__Supplied text__.
⟨

Our innovation and contributions in this paper are threefold:

(1) Through the coupling of weather conditions, pavement materials, damage degree, and other pavement conditions, 21 kinds of complex pavement patterns are constructed, which provides effective and reliable experimental sample data for the effective recognition of pavement patterns under difficult conditions.

(2) Research on pavement recognition of three deep learning algorithms and two Yolo target detection algorithms is carried out. Through comparative analysis, Yolov8n is determined to be the basic framework model for pavement pattern recognition, which provides a reliable foundation model for accurate pavement detection and model improvement research.

(3) The improvement of the YOLOv8n road pattern recognition model was carried out based on the C2f-ODConv module, the AWD adaptive weight downsampling module, the EMA attention mechanism, and three-module collaboration, respectively, and the best improved YOLOv8 recognition model to realize accurate pavement detection was determined.

The research route of this paper is as follows. The first section summarizes the current progress and shortcomings of the road surface recognition problem, and points out the research content and innovation of this paper. The second section introduces the experimental platform for pavement image capture, describes the specific selection and sampling process of the pavement environment, and introduces the classification of the pavement image. In Section 3, the road pattern recognition model based on Resnet 18 is constructed, and the recognition results of the model for the road pattern are studied. In Section 4, a road pattern recognition model based on YOLOv8 is constructed, and the recognition results are compared with the road pattern recognition model based on Resnet 18. In Section 5, four kinds of improved YOLO v8 road recognition models are constructed, and the results of road recognition are studied. Section 6 introduces the research conclusions and related work.

2. Experiment and Data Acquisition Processing

2.1. Experimental Design

2.1.1. Experimental Platform Construction

A pavement image shooting experiment system integrated with a PC, USB camera, and driving image acquisition device was built, as shown in Figure 1. The camera parameters are shown in Table 1. When sampling pavement images, the camera was connected by USB to the computer, the OpenCV library was called in Anaconda, and the camera was driven by the Python 3.11 program to complete the shooting and save the dataset.

2.1.2. Control of Experimental Variable Condition

In order to construct an accurate AGV pavement pattern recognition model, comprehensive pavement recognition data are required, so pavement image data with different conditions, such as different weather conditions, pavement materials, and degrees of damage, need to be collected in the sampling and jointly form the pavement pattern classification. Among these are the following:

(1) Different weather conditions: consider dry pavement, wet pavement, and waterlogged pavement (three categories).

⟩

__Source data__.
⟨

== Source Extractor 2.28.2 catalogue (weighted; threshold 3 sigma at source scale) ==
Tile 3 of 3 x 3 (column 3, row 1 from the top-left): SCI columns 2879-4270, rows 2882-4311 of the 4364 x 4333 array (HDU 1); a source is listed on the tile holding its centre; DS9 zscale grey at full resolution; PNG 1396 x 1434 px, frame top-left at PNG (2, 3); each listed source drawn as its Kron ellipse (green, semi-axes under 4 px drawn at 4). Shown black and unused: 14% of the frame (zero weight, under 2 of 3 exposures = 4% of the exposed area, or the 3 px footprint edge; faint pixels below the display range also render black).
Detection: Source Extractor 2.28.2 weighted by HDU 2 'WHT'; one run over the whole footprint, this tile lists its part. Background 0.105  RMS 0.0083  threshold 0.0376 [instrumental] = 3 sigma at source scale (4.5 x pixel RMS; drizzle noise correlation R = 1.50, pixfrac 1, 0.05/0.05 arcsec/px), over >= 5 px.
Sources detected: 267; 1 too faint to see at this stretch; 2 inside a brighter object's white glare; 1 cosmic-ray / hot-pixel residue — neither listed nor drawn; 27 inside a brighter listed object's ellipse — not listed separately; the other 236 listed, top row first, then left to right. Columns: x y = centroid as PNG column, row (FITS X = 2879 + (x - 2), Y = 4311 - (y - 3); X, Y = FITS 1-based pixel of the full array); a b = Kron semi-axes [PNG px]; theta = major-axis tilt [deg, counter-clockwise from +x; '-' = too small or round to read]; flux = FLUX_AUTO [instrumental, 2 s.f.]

⟩

__Exercise instructions__.
**1.** Answer these from the pavement recognition text:
(a) How many kinds of complex pavement patterns are constructed?
(b) Which model is chosen as the basic framework for pavement pattern recognition?
(c) Which Python version runs the program that drives the camera?
**2.** Print the stretch of the pavement recognition text from "(3) The improvement" through "detection was determined.", word for word.

__Exercise answers__.
**1.**
(a) 21
(b) Yolov8n
(c) Python 3.11

**2.**
(3) The improvement of the YOLOv8n road pattern recognition model was carried out based on the C2f-ODConv module, the AWD adaptive weight downsampling module, the EMA attention mechanism, and three-module collaboration, respectively, and the best improved YOLOv8 recognition model to realize accurate pavement detection was determined.